From the line containing "Thermometer App" to the final line of the listing, restate each line word for word and add nothing.
::::::::
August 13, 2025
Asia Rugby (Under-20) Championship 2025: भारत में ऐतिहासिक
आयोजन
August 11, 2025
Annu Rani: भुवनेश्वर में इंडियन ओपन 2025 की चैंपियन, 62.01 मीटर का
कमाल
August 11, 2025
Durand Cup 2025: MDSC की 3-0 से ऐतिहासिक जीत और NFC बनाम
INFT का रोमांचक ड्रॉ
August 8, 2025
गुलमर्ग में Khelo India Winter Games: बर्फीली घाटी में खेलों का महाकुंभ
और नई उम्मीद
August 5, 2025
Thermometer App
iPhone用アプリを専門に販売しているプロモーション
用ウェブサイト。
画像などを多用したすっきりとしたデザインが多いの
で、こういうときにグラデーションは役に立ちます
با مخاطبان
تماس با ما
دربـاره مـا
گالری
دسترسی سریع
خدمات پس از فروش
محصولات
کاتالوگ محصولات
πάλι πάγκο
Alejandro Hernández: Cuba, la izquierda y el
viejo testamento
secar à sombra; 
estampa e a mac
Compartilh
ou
::::::::
Solution to this exercise
Thermometer App
iPhone用アプリを専門に販売しているプロモーション
用ウェブサイト。
画像などを多用したすっきりとしたデザインが多いの
で、こういうときにグラデーションは役に立ちます
با مخاطبان
تماس با ما
دربـاره مـا
گالری
دسترسی سریع
خدمات پس از فروش
محصولات
کاتالوگ محصولات
πάλι πάγκο
Alejandro Hernández: Cuba, la izquierda y el
viejo testamento
secar à sombra; 
estampa e a mac
Compartilh
ou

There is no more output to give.